A fully reproducible example would be helpful (see Please read: make it easier to help you)

In the case of @benchmark, shouldn’t you quote the first argument?

@benchmark RBSilly.fit($RBSilly.yx, 0.0002, 4)

Several independent points:

  1. Quoting the argument doesn’t seem to affect the results much.
  2. In the very first @benchmark result I reported the max GC is 0.00, yet the mean and sd are positive!
  3. The results are consistent with the theory that @time has a fixed overhead of about 11 ms compared to @benchmark–adding 11 ms to the results from the latter gives you the former. So maybe that’s what’s going on.

I originally thought I was unlikely to see the problem in a trimmed down example, but 3. seems testable. Unfortunately my first attempt at a MRE was a little too minimal:

julia> @time 1
  0.000000 seconds

and a simple function call does not produce anything like 0.01 for duration:

julia> @time time();
  0.000001 seconds

Could be constant propagation, caching, or the GC being GC (sporadic and variable). The display of the max GC looks like a bug? (edit: likely Trial display assumes the max GC comes from the sample with the max time · Issue #248 · JuliaCI/BenchmarkTools.jl · GitHub)

Definitely not a constant overhead to @time.

I should add that @benchmark isn’t doing much more than @time itself. It’s just in a loop and in a function. You can get one step closer by doing something like:

function test() = [@timed(RBSilly.fit(RBSilly.yx, 0.0002, 4)) for _ in 1:100]

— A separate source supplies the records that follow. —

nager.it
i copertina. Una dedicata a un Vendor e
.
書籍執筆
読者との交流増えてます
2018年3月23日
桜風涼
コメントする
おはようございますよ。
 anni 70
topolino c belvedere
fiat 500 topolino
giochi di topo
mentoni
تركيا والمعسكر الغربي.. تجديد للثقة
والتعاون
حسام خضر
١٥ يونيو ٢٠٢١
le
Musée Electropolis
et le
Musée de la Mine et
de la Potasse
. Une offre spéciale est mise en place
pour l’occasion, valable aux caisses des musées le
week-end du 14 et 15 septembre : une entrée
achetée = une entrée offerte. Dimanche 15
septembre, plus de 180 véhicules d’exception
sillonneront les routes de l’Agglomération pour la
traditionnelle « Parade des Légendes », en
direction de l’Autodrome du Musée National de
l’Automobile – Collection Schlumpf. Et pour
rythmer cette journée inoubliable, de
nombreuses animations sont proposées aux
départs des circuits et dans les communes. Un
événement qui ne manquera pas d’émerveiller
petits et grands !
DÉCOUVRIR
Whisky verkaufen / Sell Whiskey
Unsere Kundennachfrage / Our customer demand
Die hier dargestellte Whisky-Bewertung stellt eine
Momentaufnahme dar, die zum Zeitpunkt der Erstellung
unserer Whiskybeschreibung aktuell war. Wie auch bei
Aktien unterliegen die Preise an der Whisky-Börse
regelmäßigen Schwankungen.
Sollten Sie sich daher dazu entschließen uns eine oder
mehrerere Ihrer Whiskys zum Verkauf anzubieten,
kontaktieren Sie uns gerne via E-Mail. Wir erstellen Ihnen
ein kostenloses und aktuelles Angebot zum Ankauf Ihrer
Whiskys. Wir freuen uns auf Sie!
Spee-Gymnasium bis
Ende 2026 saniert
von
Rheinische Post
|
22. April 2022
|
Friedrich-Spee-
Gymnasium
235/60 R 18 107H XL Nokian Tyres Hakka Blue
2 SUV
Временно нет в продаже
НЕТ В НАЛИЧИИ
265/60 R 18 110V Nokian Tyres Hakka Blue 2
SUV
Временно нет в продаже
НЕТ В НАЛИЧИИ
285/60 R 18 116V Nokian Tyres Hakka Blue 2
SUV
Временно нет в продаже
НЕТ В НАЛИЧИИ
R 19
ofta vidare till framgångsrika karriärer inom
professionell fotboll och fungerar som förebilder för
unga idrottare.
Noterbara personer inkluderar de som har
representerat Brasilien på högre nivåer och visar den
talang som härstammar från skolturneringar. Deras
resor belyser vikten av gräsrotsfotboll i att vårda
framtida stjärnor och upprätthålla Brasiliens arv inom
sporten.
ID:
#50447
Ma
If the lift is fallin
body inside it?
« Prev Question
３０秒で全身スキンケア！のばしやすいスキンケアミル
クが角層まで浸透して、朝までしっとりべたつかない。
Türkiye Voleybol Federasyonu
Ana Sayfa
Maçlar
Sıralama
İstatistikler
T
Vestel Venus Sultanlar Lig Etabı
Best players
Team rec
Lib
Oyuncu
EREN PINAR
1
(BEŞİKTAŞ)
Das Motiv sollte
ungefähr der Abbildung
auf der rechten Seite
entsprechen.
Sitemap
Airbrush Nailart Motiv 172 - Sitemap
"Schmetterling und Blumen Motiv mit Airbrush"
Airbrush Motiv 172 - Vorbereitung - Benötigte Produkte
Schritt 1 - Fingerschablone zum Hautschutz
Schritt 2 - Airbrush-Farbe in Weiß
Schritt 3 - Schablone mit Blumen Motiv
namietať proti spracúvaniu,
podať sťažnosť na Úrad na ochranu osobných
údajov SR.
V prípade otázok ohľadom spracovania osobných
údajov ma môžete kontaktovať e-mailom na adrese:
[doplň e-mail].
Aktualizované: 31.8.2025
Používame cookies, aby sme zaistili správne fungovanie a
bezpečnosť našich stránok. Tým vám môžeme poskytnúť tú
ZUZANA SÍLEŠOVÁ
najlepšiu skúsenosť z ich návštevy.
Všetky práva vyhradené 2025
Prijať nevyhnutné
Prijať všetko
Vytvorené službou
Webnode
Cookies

Note that this also gives you a solid mental model for what that fancy $ does:

function test_with_dollars(f, a, b, c) = [@timed(f(a, b, c)) for _ in 1:100]

Now doing test_with_dollars(RBSilly.fit, RBSilly.yx, 0.0002, 4) is comparable to @benchmark $(RBSilly.fit)($RBSilly.yx, $0.0002, $4).